TAREFA —
Por favor, diga se cada afirmação a seguir concorda com o texto sobre backup, respondendo sim ou não e citando literalmente as palavras do texto que decidem a questão.
1. No convênio, o TI fazia um backup ao fim de cada dia.
2. A Digiweb tinha base física em São José.
3. O Mega pediu ao TI apenas uma vez que atualizasse o sistema.

TEXTO DE LEITURA —
■ ■ ■ ■ ■ ■ ■

Até onde sei, a editora não faz como o convênio fazia (eu achava genial por ser preventivo): no fim do dia, todos os dias, o TI fazia um backup de todas as informações salvas no sistema e também em rede. Ou seja, se houvesse algum problema com qualquer máquina de qualquer funcionário, os dados desse funcionário estariam arquivados em rede (todo mundo tinha uma pastinha onde salvava o que achava importante e isso ficava lá, por precaução). Fora isso, eles contratavam um serviço de armazenamento de dados externo, a Digiweb, com base física em São Paulo - ou seja, caso acontecesse algo desastroso com o nosso local físico de trabalho, lá em São José (uma enchente, invasão de sem-terras, incêndio, etc.), ainda assim, todos os dados estariam a salvo na Digiweb. Na editora, não tem nada disso. Cada um que se vire para fazer o backup e pronto, porque se depender do TI, rá... - o Mega já pediu pra ele atualizar o sistema para mim umas cinco vezes (sem brincadeira) e eu já pedi uma vez; é algo que não consigo fazer eu mesma (se soubesse, certamente já teria feito! a dependência me irrita!)... não sei se ele realmente tem muito o que fazer ou acha que atualizar o sistema para mim não é importante, realmente não sei o que ele pensa, mas até agora (já faz uns dois ou três meses desde que o Mega solicitou pela primeira vez), não atualizou porra nenhuma. E eu não sou do tipo que fica pedindo a mesma coisa várias vezes porque deduzo que cada um tem de fazer o seu trabalho e pronto, sem precisar ficar cobrando ou sendo cobrado. É nessas horas que invejo as pessoas que entendem de informática, computadores, sistemas, porque elas não dependem de ninguém - elas simplesmente resolvem tudo que querem/precisam por si sós e são felizes. Já eu, faço o que posso: backup diário no pen drive (que comprei com o dinheiro que eu nem tinha para ficar gastando com essas coisas) e, depois do que aconteceu com o Mega, achei melhor me precaver ainda mais. Se o TI nem está a fim de atualizar o sistema na minha máquina, que dirá fazer backup do meu Outlook, digamos, uma vez por semana, né? Será que um dia consigo ficar craque nessas coisas para NUNCA MAIS depender de TI nenhum?!

■ ■ ■ ■ ■ ■ ■

REGISTROS FORNECIDOS —
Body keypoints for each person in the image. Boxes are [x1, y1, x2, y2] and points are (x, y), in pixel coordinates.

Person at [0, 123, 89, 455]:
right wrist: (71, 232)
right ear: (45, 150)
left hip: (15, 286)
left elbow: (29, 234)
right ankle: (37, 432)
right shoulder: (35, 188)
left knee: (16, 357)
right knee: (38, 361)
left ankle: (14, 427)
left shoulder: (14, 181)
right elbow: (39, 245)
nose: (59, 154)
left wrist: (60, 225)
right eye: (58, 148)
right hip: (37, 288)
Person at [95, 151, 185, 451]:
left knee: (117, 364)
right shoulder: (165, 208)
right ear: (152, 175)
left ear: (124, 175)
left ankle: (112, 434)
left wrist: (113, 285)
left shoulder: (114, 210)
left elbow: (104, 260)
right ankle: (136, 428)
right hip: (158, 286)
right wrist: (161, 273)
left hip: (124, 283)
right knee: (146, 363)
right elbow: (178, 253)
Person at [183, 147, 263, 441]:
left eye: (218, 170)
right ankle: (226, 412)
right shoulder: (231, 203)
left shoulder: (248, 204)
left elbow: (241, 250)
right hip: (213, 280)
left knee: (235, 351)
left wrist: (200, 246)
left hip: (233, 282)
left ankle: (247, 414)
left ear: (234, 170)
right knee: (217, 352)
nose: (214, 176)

■ ■ ■ ■ ■ ■ ■

RESPOSTA —
1. Sim: "no fim do dia, todos os dias, o TI fazia um backup de todas as informações salvas no sistema e também em rede"
2. Não: "a Digiweb, com base física em São Paulo"
3. Não: "o Mega já pediu pra ele atualizar o sistema para mim umas cinco vezes"